SimPEG.regularization.SparseSmoothness.update_weights#

SparseSmoothness.update_weights(m)[source]#

Update the IRLS weights for sparse smoothness regularization.

Parameters:
mnumpy.ndarray

The model used to update the IRLS weights.

Notes

Let us consider the IRLS weights for sparse smoothness along the x-direction. When the class property gradient_type`=’components’`, IRLS weights are computed using the regularization kernel function and we define:

\[\mathbf{f_m} = \mathbf{G_x} \big [ \mathbf{m} - \mathbf{m}^{(ref)} \big ]\]
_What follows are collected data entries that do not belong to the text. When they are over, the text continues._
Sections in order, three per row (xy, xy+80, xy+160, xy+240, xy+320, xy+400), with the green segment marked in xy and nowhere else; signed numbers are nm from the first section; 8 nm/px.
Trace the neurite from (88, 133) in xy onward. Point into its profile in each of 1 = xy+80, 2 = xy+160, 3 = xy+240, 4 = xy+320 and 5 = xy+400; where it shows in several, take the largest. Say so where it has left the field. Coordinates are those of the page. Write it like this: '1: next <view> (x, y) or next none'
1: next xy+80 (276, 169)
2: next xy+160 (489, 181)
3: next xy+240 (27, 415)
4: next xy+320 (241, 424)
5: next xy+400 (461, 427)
where \(\mathbf{m}\) is the model provided, \(\mathbf{G_x}\) is the partial cell gradient operator along x (i.e. x-derivative), and \(\mathbf{m}^{(ref)}\) is a reference model (optional, activated using reference_model_in_smooth). See SmoothnessFirstOrder.f_m() for a more comprehensive definition of the regularization kernel function.
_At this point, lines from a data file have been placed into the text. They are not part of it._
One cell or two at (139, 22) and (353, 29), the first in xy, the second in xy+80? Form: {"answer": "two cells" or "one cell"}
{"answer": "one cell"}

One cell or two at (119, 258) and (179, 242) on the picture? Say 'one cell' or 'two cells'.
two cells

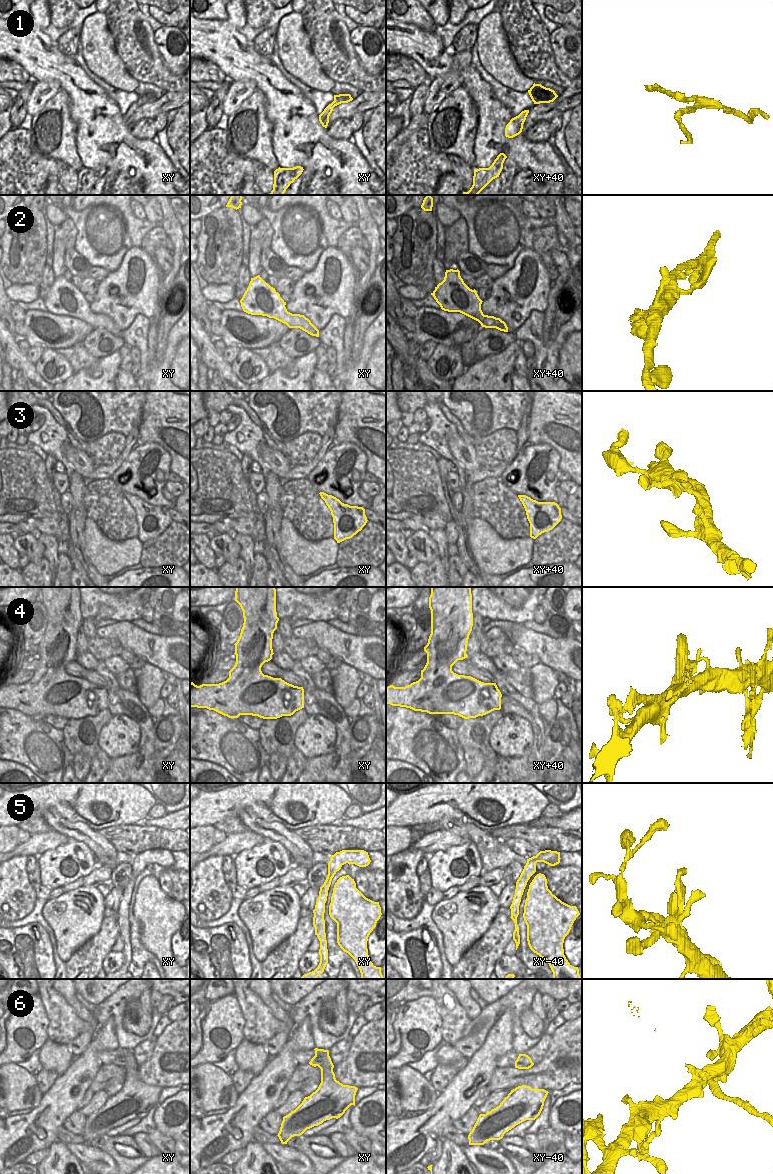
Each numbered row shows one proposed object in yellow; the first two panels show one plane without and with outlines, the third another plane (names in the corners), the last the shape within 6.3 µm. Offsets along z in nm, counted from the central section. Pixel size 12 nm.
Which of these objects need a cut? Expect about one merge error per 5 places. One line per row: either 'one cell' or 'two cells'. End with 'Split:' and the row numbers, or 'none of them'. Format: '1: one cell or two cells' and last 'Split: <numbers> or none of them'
1: two cells
2: one cell
3: one cell
4: one cell
5: one cell
6: two cells
Split: 1, 6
However, when the class property gradient_type`=’total’`, IRLS weights are computed using the magnitude of the total gradient and we define:

\[\mathbf{{f}_m} = \mathbf{A_{cx}} \sum_{j=x,y,z} \Big | \mathbf{A_j G_j} \big [ \mathbf{m} - \mathbf{m}^{(ref)} \big ] \Big |\]
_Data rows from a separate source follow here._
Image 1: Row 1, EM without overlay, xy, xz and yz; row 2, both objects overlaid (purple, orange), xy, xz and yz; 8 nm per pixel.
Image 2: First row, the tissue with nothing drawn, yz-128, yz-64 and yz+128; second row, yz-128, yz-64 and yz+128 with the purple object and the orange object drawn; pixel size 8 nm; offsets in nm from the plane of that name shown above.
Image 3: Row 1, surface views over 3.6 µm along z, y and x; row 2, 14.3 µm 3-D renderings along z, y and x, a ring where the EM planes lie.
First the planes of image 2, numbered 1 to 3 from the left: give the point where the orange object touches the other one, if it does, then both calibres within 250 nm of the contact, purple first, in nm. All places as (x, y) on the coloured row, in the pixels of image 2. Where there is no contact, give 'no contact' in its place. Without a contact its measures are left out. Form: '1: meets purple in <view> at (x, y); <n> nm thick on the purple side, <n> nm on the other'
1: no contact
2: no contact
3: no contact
where \(\mathbf{A_j}\) for \(j=x,y,z\) averages the partial gradients from their respective faces to cell centers, and \(\mathbf{A_{cx}}\) averages the sum of the absolute values back to the appropriate faces.

Once \(\mathbf{f_m}\) is obtained, the IRLS weights are computed via:

\[\mathbf{w_r} = \boldsymbol{\lambda} \oslash \Big [ \mathbf{f_m}^{\!\! 2} + \epsilon^2 \Big ]^{1 - \mathbf{p}/2}\]

where \(\oslash\) represents elementwise division, \(\epsilon\) is a small constant added for stability of the algorithm (set using the irls_threshold property), and \(\mathbf{p}\) defines the norm for each element (set using the norm property).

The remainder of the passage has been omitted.